=== Section Start ===

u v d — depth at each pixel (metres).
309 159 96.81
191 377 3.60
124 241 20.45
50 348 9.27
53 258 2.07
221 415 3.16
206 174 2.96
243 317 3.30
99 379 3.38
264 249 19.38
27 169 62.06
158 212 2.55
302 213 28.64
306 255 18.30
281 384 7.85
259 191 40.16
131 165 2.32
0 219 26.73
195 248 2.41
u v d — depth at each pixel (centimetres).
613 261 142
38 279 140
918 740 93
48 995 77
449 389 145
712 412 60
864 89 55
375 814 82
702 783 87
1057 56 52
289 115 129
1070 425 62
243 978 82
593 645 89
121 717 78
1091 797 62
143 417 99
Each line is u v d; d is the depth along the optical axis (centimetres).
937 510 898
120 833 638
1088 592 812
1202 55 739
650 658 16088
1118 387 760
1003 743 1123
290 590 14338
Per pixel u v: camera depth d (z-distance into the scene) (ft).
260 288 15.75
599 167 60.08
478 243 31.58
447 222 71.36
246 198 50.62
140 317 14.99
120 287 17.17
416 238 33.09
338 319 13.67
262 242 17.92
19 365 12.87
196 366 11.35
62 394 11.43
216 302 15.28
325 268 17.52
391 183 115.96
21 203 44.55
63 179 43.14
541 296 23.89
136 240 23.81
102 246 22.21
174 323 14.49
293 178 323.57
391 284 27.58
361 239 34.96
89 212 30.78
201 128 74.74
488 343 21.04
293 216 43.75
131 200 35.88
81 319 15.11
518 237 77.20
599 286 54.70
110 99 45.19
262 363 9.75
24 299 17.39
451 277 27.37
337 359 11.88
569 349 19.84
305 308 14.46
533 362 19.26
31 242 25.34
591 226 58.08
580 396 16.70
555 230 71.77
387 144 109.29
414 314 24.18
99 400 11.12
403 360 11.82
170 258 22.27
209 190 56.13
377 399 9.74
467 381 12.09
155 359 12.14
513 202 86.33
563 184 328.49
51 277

=== Section End ===

● **Instructions to follow**:
Give again, exactly, every line from the one holding "62 394 11.43" to the last line of the data.

● **Worked solution**:
62 394 11.43
216 302 15.28
325 268 17.52
391 183 115.96
21 203 44.55
63 179 43.14
541 296 23.89
136 240 23.81
102 246 22.21
174 323 14.49
293 178 323.57
391 284 27.58
361 239 34.96
89 212 30.78
201 128 74.74
488 343 21.04
293 216 43.75
131 200 35.88
81 319 15.11
518 237 77.20
599 286 54.70
110 99 45.19
262 363 9.75
24 299 17.39
451 277 27.37
337 359 11.88
569 349 19.84
305 308 14.46
533 362 19.26
31 242 25.34
591 226 58.08
580 396 16.70
555 230 71.77
387 144 109.29
414 314 24.18
99 400 11.12
403 360 11.82
170 258 22.27
209 190 56.13
377 399 9.74
467 381 12.09
155 359 12.14
513 202 86.33
563 184 328.49
51 277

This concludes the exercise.